IBE-Signal: Reshaping Signal into a MITM-Attack-Resistant Protocol

Abstract

The Signal Protocol is one of the most popular privacy protocols today for protecting Internet chats and supports end-to-end encryption. Nevertheless, despite its many advantages, the Signal Protocol is not resistant to Man-In-The-Middle (MITM) attacks because a malicious server can distribute the forged identity-based public keys during the user registration phase. To address this problem, we proposed the IBE-Signal scheme that replaced the Extended Triple Diffie–Hellman (X3DH) key agreement protocol with enhanced Identity-Based Encryption (IBE). Specifically, the adoption of verifiable parameter initialization ensures the authenticity of system parameters.

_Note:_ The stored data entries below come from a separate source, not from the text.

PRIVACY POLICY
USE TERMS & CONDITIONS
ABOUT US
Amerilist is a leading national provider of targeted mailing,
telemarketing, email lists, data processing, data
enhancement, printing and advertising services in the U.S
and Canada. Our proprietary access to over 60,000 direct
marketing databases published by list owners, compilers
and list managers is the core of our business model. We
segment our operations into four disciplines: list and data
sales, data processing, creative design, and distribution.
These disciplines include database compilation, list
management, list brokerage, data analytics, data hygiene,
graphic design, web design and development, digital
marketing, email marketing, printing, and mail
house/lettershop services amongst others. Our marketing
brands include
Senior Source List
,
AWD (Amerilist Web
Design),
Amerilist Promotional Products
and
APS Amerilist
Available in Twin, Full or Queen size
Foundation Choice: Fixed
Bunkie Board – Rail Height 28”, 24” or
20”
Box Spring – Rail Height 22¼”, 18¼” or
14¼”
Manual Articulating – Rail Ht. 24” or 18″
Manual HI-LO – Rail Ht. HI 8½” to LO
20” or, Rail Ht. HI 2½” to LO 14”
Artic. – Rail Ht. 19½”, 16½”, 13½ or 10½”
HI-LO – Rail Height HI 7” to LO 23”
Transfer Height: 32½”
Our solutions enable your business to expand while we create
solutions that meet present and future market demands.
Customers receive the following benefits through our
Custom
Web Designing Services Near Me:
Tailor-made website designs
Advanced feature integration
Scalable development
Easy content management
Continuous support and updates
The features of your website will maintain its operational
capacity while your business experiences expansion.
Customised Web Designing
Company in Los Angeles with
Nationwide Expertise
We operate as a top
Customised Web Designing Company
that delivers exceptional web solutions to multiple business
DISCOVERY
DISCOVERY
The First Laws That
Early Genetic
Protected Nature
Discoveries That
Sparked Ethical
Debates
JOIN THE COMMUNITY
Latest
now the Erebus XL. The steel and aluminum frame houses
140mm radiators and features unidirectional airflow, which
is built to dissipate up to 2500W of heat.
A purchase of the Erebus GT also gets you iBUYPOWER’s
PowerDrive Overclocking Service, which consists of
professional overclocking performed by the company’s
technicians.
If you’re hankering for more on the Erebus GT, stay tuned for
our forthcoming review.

At the same time, the Identity-Based Signature (IBS) enables our scheme to support mutual authentication. Moreover, we proposed a distributed key generation mechanism that served as a risk decentralization to mitigate IBE’s key escrow problem. Besides, the proposed revocable IBE scheme is used for the revocation problem. Notably, the IND-ID-CPA security of the IBE-Signal scheme is proven under the random oracle model. Compared with the existing schemes, our scheme provided new security features of mutual authentication, perfect forward secrecy, post-compromise security, and key revocation. Experiments showed that the computational overhead is lower than that of other schemes when the Cloud Privacy Centers (CPCs) number is less than 8.